Saturday, May 19, 2007

The NBA Needs To Get Rid of the MVP Award

           

I hate the MVP award.  It's too objective and the definition of the awards is different among every voter and fan in the world.

Dirk Nowitzki won the award this year ... then promptly was ousted of the playoffs by a team that won 25 less games than Dirk's team and qualified for the postseason on the last day of the regular season.  Dirk was the best player of the best team in the regular season ... that's why he got the award.  This isn't to say he didn't have a great season, just that he may not have been the most valuable. 

Especially when the playoffs come around and he disappears.  The award is for the season, but when the chips are down he wasn't there. 

The guy who won the previous two awards [and finished 2nd to Dirk this year] is Steve Nash.  In those three seasons, Nash hasn't sniffed the NBA Finals.  This year, they guy many still felt should've won the MVP, had:

*a first team All-NBA center
*the winner of the Sixth Man award
*an All-Defensive first team player
*another NBA All Star

Yet, the "guy who makes everyone around him better" couldn't bring it home with those guys.  And spare me the gripes that the Suns were robbed of Game 5 because of bogus suspensions of Stoudemire and Diaw [they both did break a rule].  MVPs elevate their games when the going gets tough.  Just ask Magic, Jordan, Kareem, Bird and the rest of those multiple MVP award winners. 

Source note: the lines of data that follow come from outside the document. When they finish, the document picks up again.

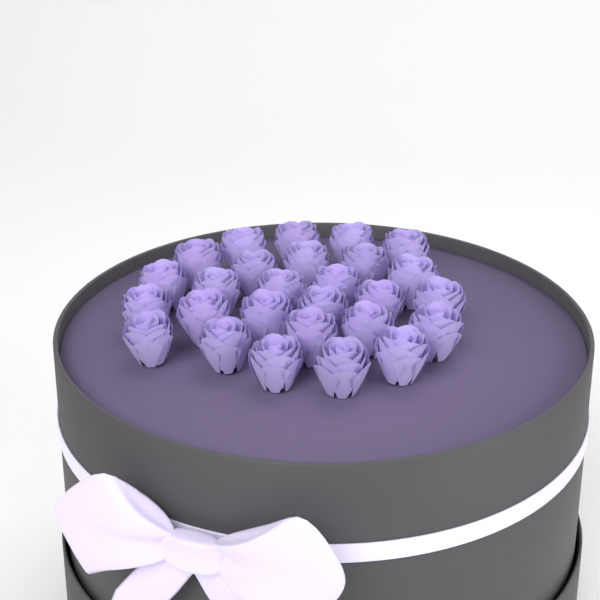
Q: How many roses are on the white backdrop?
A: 27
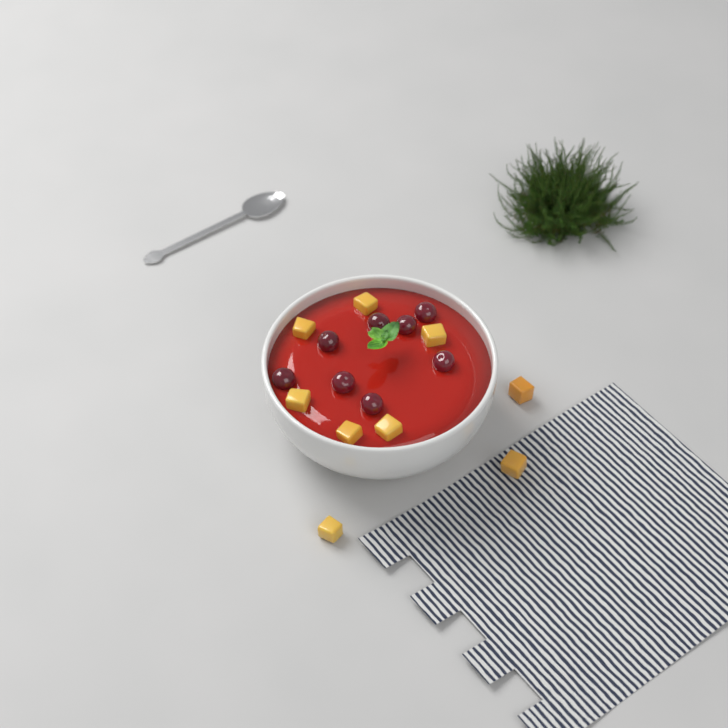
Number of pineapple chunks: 9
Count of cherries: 8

The award is a joke.  I mean, how else do you explain that Shaquille O'Neal has just one MVP award in his career?  Heck, how does Michael Jordan have just six?  Or Wilt Chamberlain have just 4 awards?  Kobe Bryant, whom many feel is the best player in the NBA, hasn't even come close to winning the award. 

Why must we have an award to celebrate the person who had the most "valuable" season even though we can't figure out what's "valuable"???  Take Kobe off the Lakers ... and where are they?   Check out how Steve Nash controls a game and his team ... and how about him?  Or how Dirk Nowitzki is a matchup nightmare for anyone ... so it's him?  Or how simply great that Tim Duncan plays the game ... so it's him? 

Screw it.  That's why we have the postseason ... where real legends are made.